Although there are plenty of advantages in using bitcoin, the sheer number of hacking incidents and security threats on the cryptocurrency arena have made it difficult for people to trust the bitcoin ecosystem. The lack of a monetary authority governing the exchanges and implementing regulations has been blamed as the main factor why bitcoin has failed to kick off in the past years.
When bitcoin was created by Satoshi Nakamoto back in 2008, he claimed that this could revolutionize payments in that parties would be able to execute electronic transactions without relying on trust. Bitcoin is not backed in value by assets such as gold nor is it controlled by a central bank. Instead, its primary feature is the blockchain, which is a public ledger of transactions for bitcoin.
Revamping the Bitcoin Ecosystem
While the technology in the bitcoin ecosystem has been robust, there is much work to be done in ensuring that cryptocurrencies are stored safely and that consumer protection is paramount. For one, the bitcoin community espouses the creation of a set of common standards and best practices that can be applied to transactions.

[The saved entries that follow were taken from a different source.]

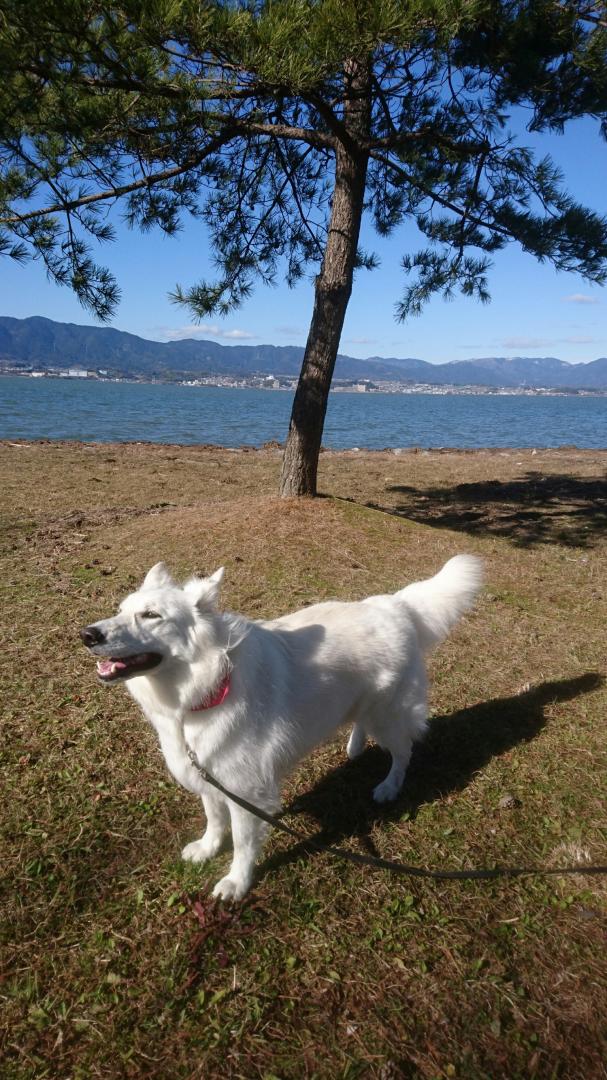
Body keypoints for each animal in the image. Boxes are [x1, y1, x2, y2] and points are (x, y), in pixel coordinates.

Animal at [80, 552, 479, 898]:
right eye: (120, 611)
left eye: (151, 615)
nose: (88, 635)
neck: (208, 686)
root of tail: (395, 605)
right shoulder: (209, 773)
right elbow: (213, 818)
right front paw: (208, 848)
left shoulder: (245, 791)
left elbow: (242, 843)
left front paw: (237, 883)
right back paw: (353, 749)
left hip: (388, 715)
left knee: (404, 751)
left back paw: (389, 786)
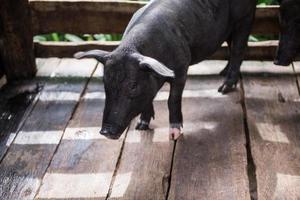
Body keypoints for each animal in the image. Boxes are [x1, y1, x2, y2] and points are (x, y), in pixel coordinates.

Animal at [75, 0, 255, 140]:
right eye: (106, 84)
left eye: (133, 86)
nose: (105, 131)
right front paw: (141, 126)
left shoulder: (182, 68)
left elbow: (172, 100)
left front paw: (174, 135)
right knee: (231, 45)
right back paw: (222, 73)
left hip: (245, 16)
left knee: (239, 49)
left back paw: (223, 89)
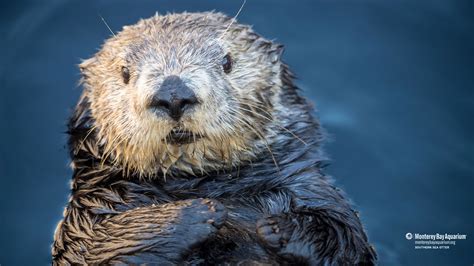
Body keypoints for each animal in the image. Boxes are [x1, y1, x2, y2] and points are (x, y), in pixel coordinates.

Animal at [52, 11, 378, 264]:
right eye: (124, 72)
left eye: (227, 62)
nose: (173, 94)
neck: (205, 184)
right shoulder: (86, 213)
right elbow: (92, 247)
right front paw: (198, 213)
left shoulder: (312, 188)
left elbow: (345, 235)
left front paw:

Apart from that, there is a need for professionals and authorities to oversee developments in the bitcoin ecosystem. Tools and technologies need to be further developed and enhanced to add security features to bitcoin wallets and online transactions. Some suggest that barriers to entry to the bitcoin ecosystem can be developed to ensure that a commitment commensurate with responsibility is made before one has access to the system.
Any advances in bitcoin technology can be geared towards greater transparency and consumer protection than currently exists in the traditional financial system. Bitcoin technology has shown strong promise in online transactions as well as international remittances, and there are several more benefits that the cryptocurrency can offer once the negative aspects are reduced.